Task statement:
Reproduce every line of text in the material below word for word, omitting the picture markers.

═══ Data excerpts

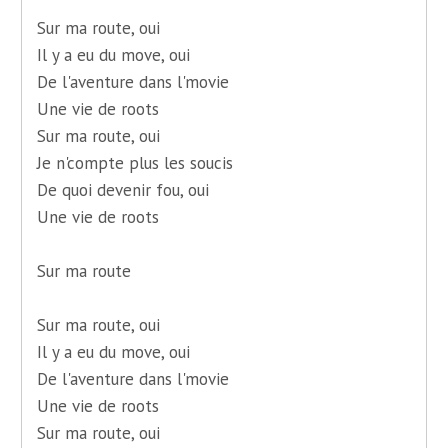
Sur ma route, oui
Il y a eu du move, oui
De l'aventure dans l'movie
Une vie de roots
Sur ma route, oui
Je n'compte plus les soucis
De quoi devenir fou, oui
Une vie de roots
Sur ma route
Sur ma route, oui
Il y a eu du move, oui
De l'aventure dans l'movie
Une vie de roots
Sur ma route, oui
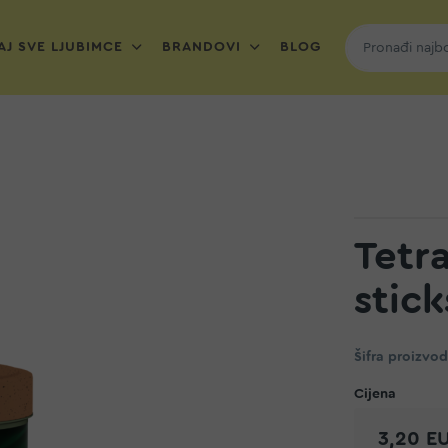
J SVE LJUBIMCE
BRANDOVI
BLOG
Tetr
stick
Šifra proizvo
3,20 E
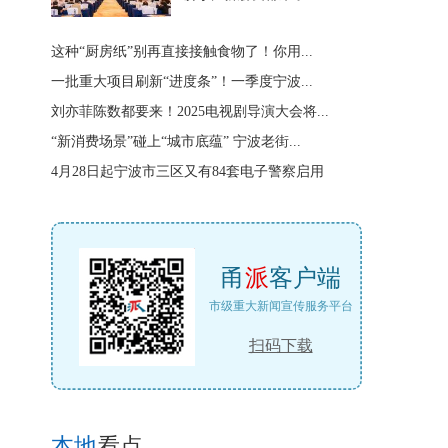
这种“厨房纸”别再直接接触食物了！你用...
一批重大项目刷新“进度条”！一季度宁波...
刘亦菲陈数都要来！2025电视剧导演大会将...
“新消费场景”碰上“城市底蕴” 宁波老街...
4月28日起宁波市三区又有84套电子警察启用
甬
派
客户端
市级重大新闻宣传服务平台
扫码下载
本地
看点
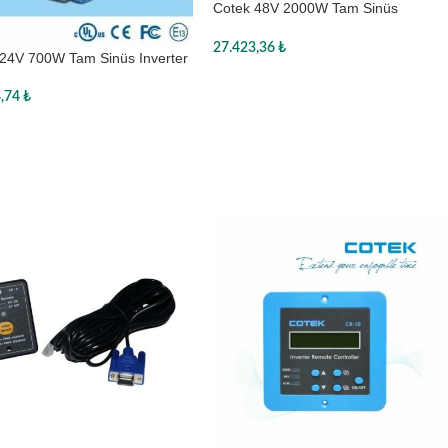
Cotek 48V 2000W Tam Sinüs
Inverter
27.423,36
₺
24V 700W Tam Sinüs Inverter
Sepete Ekle
4,74
₺
te Ekle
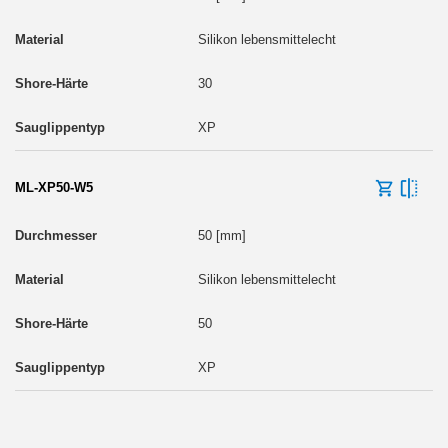
Silikon lebensmittelecht
30
XP
ML-XP50-W5
50 [mm]
Silikon lebensmittelecht
50
XP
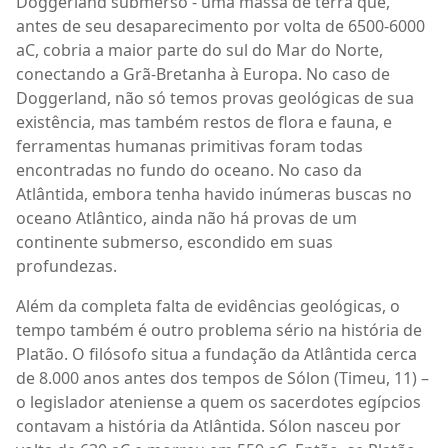
Doggerland submerso - uma massa de terra que,
antes de seu desaparecimento por volta de 6500-6000
aC, cobria a maior parte do sul do Mar do Norte,
conectando a Grã-Bretanha à Europa. No caso de
Doggerland, não só temos provas geológicas de sua
existência, mas também restos de flora e fauna, e
ferramentas humanas primitivas foram todas
encontradas no fundo do oceano. No caso da
Atlântida, embora tenha havido inúmeras buscas no
oceano Atlântico, ainda não há provas de um
continente submerso, escondido em suas
profundezas.
Além da completa falta de evidências geológicas, o
tempo também é outro problema sério na história de
Platão. O filósofo situa a fundação da Atlântida cerca
de 8.000 anos antes dos tempos de Sólon (Timeu, 11) –
o legislador ateniense a quem os sacerdotes egípcios
contavam a história da Atlântida. Sólon nasceu por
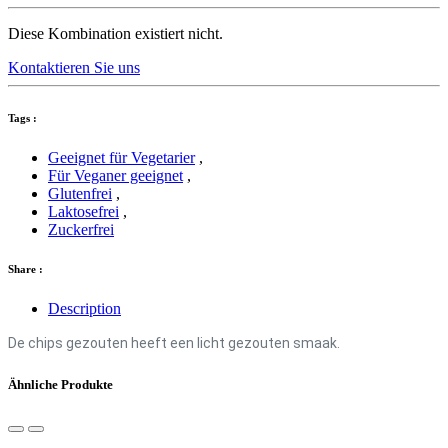
Diese Kombination existiert nicht.
Kontaktieren Sie uns
Tags :
Geeignet für Vegetarier
,
Für Veganer geeignet
,
Glutenfrei
,
Laktosefrei
,
Zuckerfrei
Share :
Description
De chips gezouten heeft een licht gezouten smaak.
Ähnliche Produkte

══════

Your response:
Sur ma route, oui
Il y a eu du move, oui
De l'aventure dans l'movie
Une vie de roots
Sur ma route, oui
Je n'compte plus les soucis
De quoi devenir fou, oui
Une vie de roots
Sur ma route
Sur ma route, oui
Il y a eu du move, oui
De l'aventure dans l'movie
Une vie de roots
Sur ma route, oui
J SVE LJUBIMCE
BRANDOVI
BLOG
Tetr
stick
Šifra proizvo
3,20 E
这种“厨房纸”别再直接接触食物了！你用...
一批重大项目刷新“进度条”！一季度宁波...
刘亦菲陈数都要来！2025电视剧导演大会将...
“新消费场景”碰上“城市底蕴” 宁波老街...
4月28日起宁波市三区又有84套电子警察启用
甬
派
客户端
市级重大新闻宣传服务平台
扫码下载
本地
看点
Cotek 48V 2000W Tam Sinüs
Inverter
27.423,36
₺
24V 700W Tam Sinüs Inverter
Sepete Ekle
4,74
₺
te Ekle
Silikon lebensmittelecht
30
XP
ML-XP50-W5
50 [mm]
Silikon lebensmittelecht
50
XP
Doggerland submerso - uma massa de terra que,
antes de seu desaparecimento por volta de 6500-6000
aC, cobria a maior parte do sul do Mar do Norte,
conectando a Grã-Bretanha à Europa. No caso de
Doggerland, não só temos provas geológicas de sua
existência, mas também restos de flora e fauna, e
ferramentas humanas primitivas foram todas
encontradas no fundo do oceano. No caso da
Atlântida, embora tenha havido inúmeras buscas no
oceano Atlântico, ainda não há provas de um
continente submerso, escondido em suas
profundezas.
Além da completa falta de evidências geológicas, o
tempo também é outro problema sério na história de
Platão. O filósofo situa a fundação da Atlântida cerca
de 8.000 anos antes dos tempos de Sólon (Timeu, 11) –
o legislador ateniense a quem os sacerdotes egípcios
contavam a história da Atlântida. Sólon nasceu por
Diese Kombination existiert nicht.
Kontaktieren Sie uns
Tags :
Geeignet für Vegetarier
,
Für Veganer geeignet
,
Glutenfrei
,
Laktosefrei
,
Zuckerfrei
Share :
Description
De chips gezouten heeft een licht gezouten smaak.
Ähnliche Produkte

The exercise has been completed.